There are several steps that security teams can take to protect their endpoints and mitigate risk, even in the event of a breach. Some best practices that teams should adopt to strengthen their network security include:

• Establish comprehensive visibility across all endpoints. As mentioned, an essential measure for security teams is to have extensive visibility of all endpoints. Advanced security tools with sophisticated discovery capabilities will help increase visibility by identifying those endpoints that are unprotected and inform the necessary steps for installing protection and continued monitoring. For instance, if you have a network of 100 computers and 10 are unprotected, a security tool with advanced discovery can identify all endpoints attached to the network and show which 10 remain unprotected, allowing you to manage those unmanaged endpoints.
• Employ multi-factor authentication. Malicious actors will try various methods, including brute force attacks, to gain access to security credentials and use them throughout your network. If an attacker can steal the security administrator’s credentials and log into the security product’s console, they will try to uninstall or disable the security product from the admin console. Requiring multi-factor authentication (MFA) in all these critical services can prevent an attacker from disabling the security measures from the code itself. Measures like MFA can mitigate much of the risk and limit the extent of an attack.
• Implement a vulnerability management process. Security teams must ensure that all software being used is updated. A notable way that threat actors move laterally within a network is by exploiting known vulnerabilities in existing software. Organizations can significantly reduce their risk by implementing a vulnerability management process that is designed to regularly patch software, operating system and third-party vulnerabilities. Removing this “easy button” for attackers makes their job much harder and can prevent many common attacks from succeeding.
• Hire a managed service provider. Maintaining security effectively is a service. Managed service providers (MSPs) are valuable resources who can provide comprehensive, dedicated services to significantly reduce the security risks that companies face.
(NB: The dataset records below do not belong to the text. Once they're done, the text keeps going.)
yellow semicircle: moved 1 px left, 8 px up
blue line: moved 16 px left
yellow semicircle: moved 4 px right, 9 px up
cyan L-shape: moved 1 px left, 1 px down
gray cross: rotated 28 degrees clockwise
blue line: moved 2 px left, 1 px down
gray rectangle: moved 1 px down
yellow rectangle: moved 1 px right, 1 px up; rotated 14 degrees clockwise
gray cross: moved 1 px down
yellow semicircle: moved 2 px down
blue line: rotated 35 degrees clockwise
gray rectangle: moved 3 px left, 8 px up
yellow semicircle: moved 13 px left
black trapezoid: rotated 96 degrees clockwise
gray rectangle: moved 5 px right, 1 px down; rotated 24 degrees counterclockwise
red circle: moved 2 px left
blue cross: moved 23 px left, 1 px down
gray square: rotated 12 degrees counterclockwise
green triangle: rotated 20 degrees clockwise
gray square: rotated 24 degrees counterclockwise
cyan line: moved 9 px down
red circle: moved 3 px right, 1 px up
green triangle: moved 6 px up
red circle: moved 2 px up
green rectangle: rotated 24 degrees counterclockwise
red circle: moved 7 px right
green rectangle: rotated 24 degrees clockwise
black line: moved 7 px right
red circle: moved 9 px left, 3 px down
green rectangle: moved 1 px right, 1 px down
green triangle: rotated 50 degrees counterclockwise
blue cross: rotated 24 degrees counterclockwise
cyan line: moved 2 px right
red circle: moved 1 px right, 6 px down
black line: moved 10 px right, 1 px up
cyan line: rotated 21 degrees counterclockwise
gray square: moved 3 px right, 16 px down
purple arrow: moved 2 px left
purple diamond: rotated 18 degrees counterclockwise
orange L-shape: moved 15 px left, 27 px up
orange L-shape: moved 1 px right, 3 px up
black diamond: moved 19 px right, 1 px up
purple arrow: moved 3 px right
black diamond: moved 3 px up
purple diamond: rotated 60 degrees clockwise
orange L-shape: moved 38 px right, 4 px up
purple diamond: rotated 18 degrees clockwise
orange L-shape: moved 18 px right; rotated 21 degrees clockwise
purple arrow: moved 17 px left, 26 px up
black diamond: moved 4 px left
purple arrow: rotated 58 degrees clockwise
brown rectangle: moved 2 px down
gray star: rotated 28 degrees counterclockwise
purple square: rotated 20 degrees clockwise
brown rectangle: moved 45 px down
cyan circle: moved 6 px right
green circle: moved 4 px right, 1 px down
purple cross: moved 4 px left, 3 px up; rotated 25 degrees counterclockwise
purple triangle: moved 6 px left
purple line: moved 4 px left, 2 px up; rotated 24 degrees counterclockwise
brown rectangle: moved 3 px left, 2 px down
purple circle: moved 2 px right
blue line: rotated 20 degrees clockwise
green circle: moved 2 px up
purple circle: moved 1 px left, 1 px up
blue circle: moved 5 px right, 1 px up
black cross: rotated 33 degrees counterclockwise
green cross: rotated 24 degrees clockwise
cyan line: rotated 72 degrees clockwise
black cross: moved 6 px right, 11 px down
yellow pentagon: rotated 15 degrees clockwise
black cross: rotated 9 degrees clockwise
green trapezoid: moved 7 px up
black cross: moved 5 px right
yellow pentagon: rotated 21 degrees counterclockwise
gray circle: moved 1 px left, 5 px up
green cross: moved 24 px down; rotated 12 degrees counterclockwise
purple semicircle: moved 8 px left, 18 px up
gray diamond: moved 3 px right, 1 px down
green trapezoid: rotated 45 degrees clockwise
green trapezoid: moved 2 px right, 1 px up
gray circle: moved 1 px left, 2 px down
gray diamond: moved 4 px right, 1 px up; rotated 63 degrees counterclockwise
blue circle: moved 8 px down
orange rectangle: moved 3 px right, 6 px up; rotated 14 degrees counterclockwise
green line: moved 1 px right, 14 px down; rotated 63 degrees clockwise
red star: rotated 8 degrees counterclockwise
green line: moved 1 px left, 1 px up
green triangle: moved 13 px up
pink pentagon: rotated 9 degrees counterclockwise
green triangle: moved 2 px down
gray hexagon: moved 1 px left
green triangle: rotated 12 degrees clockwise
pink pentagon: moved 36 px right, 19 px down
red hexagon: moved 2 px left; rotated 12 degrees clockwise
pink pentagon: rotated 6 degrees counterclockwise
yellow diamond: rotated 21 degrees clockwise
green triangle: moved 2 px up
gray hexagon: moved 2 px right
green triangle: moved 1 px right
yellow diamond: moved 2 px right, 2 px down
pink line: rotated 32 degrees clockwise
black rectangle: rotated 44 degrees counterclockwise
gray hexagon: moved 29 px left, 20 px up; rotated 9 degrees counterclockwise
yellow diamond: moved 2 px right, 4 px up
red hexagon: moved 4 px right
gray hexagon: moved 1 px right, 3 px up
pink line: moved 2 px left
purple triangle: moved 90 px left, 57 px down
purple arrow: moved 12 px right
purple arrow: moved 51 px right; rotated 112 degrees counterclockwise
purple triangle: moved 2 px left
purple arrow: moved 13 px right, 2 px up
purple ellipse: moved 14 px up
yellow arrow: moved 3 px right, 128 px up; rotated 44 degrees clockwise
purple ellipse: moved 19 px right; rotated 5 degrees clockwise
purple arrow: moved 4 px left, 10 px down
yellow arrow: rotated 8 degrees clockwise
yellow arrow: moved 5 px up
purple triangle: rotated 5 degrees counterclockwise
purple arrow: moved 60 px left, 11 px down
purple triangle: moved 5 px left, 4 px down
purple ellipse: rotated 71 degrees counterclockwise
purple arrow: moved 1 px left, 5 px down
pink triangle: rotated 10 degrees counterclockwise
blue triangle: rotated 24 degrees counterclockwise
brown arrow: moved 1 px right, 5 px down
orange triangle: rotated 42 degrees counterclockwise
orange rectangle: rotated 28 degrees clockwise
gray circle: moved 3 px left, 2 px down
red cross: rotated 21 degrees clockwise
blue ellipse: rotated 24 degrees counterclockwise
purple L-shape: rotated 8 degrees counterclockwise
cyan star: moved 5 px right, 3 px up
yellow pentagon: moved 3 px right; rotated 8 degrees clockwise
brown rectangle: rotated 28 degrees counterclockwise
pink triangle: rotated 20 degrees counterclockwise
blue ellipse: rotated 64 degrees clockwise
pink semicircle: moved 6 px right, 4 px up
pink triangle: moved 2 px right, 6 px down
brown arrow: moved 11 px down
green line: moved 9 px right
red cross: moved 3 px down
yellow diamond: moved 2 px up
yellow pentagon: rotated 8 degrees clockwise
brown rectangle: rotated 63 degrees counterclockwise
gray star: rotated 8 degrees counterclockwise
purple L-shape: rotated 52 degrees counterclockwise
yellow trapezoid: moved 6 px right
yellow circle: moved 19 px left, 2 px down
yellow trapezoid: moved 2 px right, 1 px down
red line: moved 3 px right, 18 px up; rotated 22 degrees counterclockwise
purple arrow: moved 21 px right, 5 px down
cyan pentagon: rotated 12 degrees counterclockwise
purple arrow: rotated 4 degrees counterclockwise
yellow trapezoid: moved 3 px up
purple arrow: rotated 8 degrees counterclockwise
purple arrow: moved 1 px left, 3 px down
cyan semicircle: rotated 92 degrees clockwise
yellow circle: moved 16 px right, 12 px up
They can manage the appropriate security configuration and operation of protected devices. The work of MSPs is critical for protecting end users.
• Consider an MDR service. As cyberthreats have grown increasingly complex, many organizations – especially small and midmarket companies – have come to realize that they don’t have the resources or expertise to defend themselves on their own. As a result, managed detection and response (MDR) services have become increasingly popular. Consider employing an MDR service to help with providing 24/7 threat detection and response services. If your company isn’t ready to go the MDR route, you should at least consider using a security solution that includes advanced security services – such as services that classify 100% of the executables, for instance – with its usage license.

An important concept to understand is that effective security requires more than a technology solution; what is needed is a combination of technology and security services managed by a team of experts. Organizations shouldn’t simply deploy a security solution, they need to manage that security solution and put people in place to analyze the activity and anomalies that their security tools uncover. If your organization doesn’t have a security operations team, it’s probably worth subscribing to an MDR service instead of trying to do the work by yourself. Because ultimately, effective security requires constant monitoring. With the right people, products and processes, you can protect your endpoints and your entire network.

About the Author

Guillermo Gómez, Market Owner for Endpoint Security, is responsible for leading the evolution and success of the Endpoint product line at WatchGuard. With 25 years of experience in the Endpoint Security space. He started his career as an engineer, though he moved to management positions to initially lead Product Development and, finally, to be responsible for Product Management, Product Development, IT, and Support areas at Panda Security.